RECORDS SHOWN START

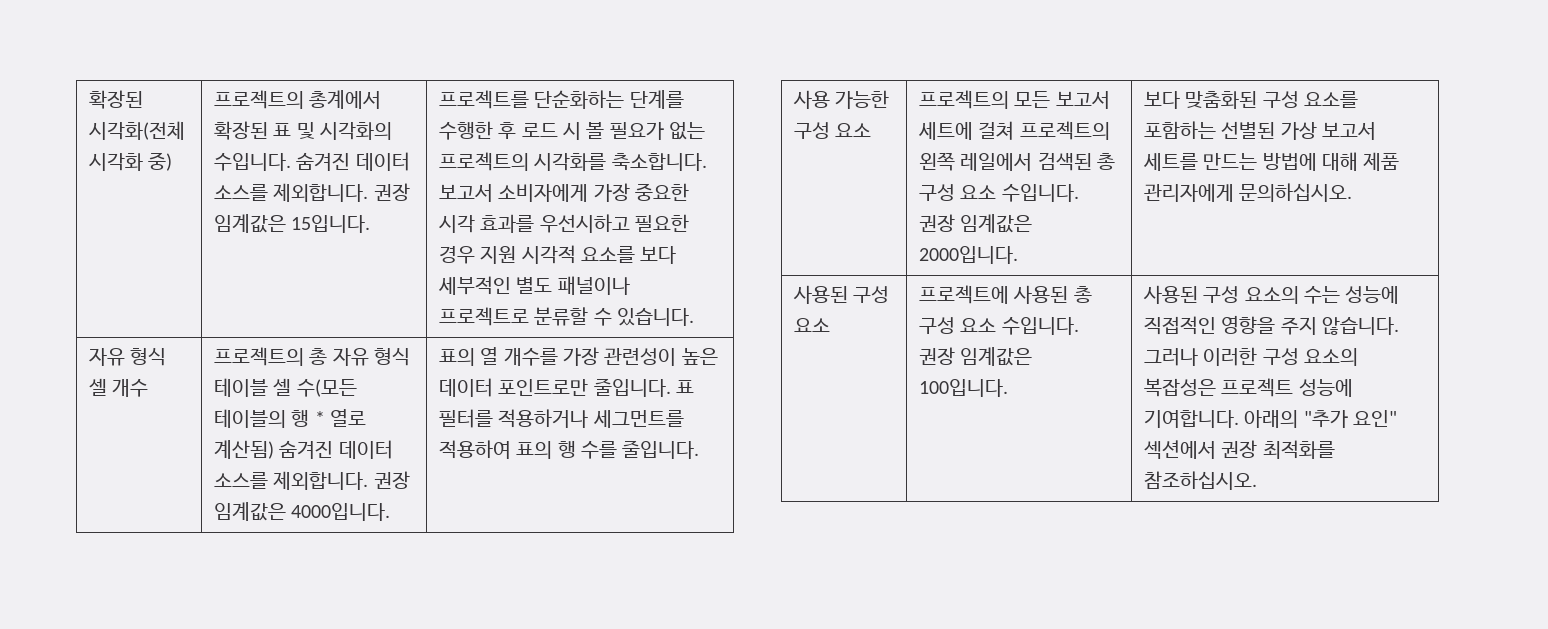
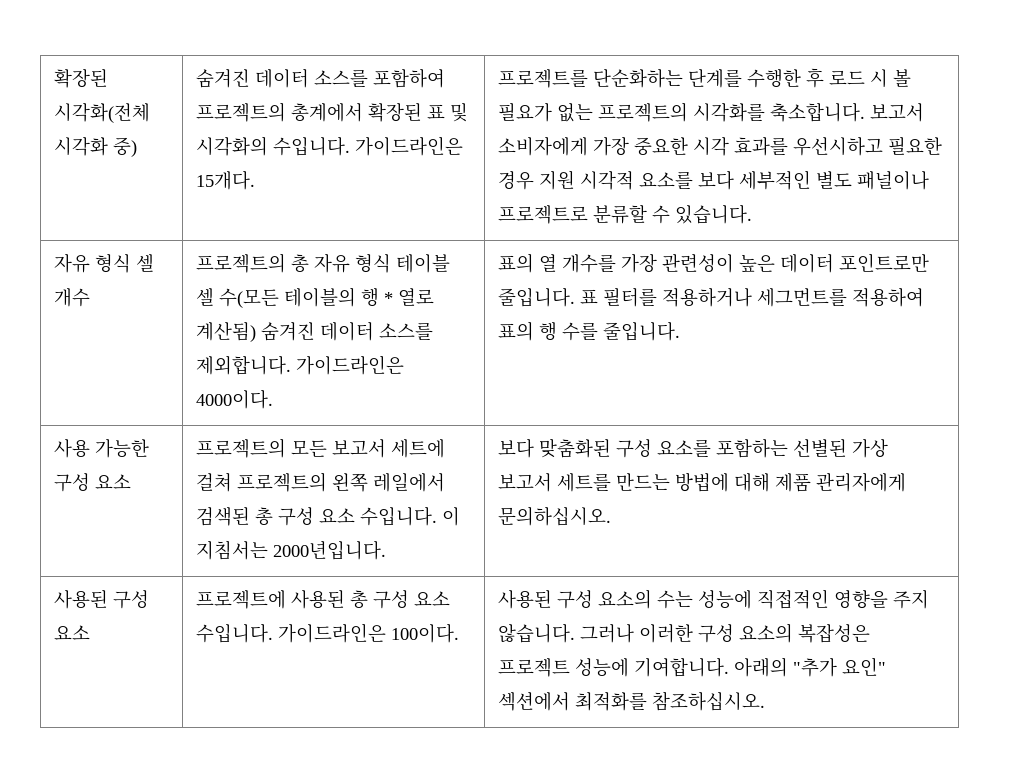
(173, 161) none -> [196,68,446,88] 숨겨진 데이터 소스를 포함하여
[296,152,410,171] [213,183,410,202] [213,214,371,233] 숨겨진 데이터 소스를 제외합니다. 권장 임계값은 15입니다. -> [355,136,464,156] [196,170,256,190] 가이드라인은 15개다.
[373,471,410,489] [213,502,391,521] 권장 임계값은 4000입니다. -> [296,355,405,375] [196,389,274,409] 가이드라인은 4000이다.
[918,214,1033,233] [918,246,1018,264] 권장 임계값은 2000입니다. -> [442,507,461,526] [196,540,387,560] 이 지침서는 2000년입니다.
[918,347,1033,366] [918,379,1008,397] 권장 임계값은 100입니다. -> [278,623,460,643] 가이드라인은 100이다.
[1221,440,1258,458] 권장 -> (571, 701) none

RECORDS SHOWN END
RECORDS SHOWN START

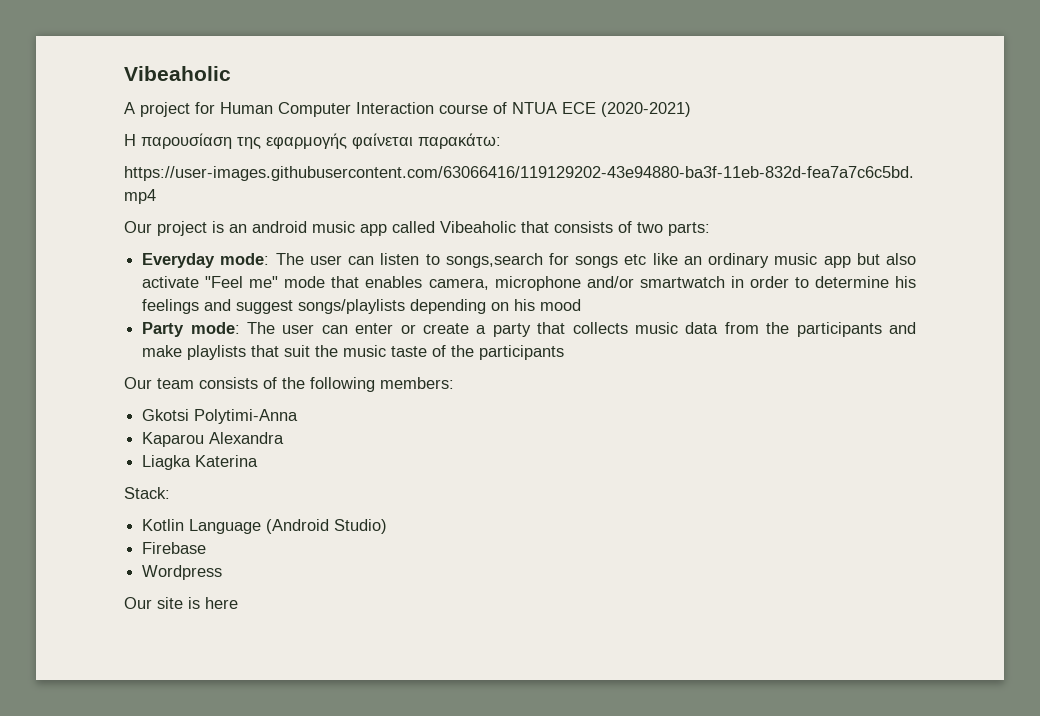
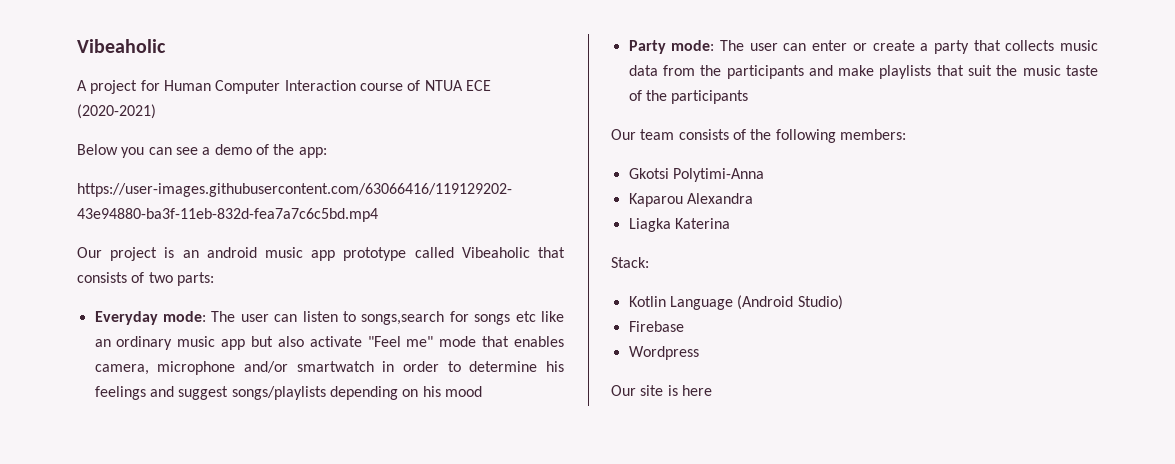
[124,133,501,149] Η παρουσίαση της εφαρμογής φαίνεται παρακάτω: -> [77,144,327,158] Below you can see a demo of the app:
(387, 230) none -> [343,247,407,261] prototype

RECORDS SHOWN END

The lines above, starting at the one with "[296,152,410,171] [213,183,410,202] [213,214,371,233]" and ending at the one with "[918,214,1033,233] [918,246,1018,264] 권장", are the only ones to return, exactly as written.

[296,152,410,171] [213,183,410,202] [213,214,371,233] 숨겨진 데이터 소스를 제외합니다. 권장 임계값은 15입니다. -> [355,136,464,156] [196,170,256,190] 가이드라인은 15개다.
[373,471,410,489] [213,502,391,521] 권장 임계값은 4000입니다. -> [296,355,405,375] [196,389,274,409] 가이드라인은 4000이다.
[918,214,1033,233] [918,246,1018,264] 권장 임계값은 2000입니다. -> [442,507,461,526] [196,540,387,560] 이 지침서는 2000년입니다.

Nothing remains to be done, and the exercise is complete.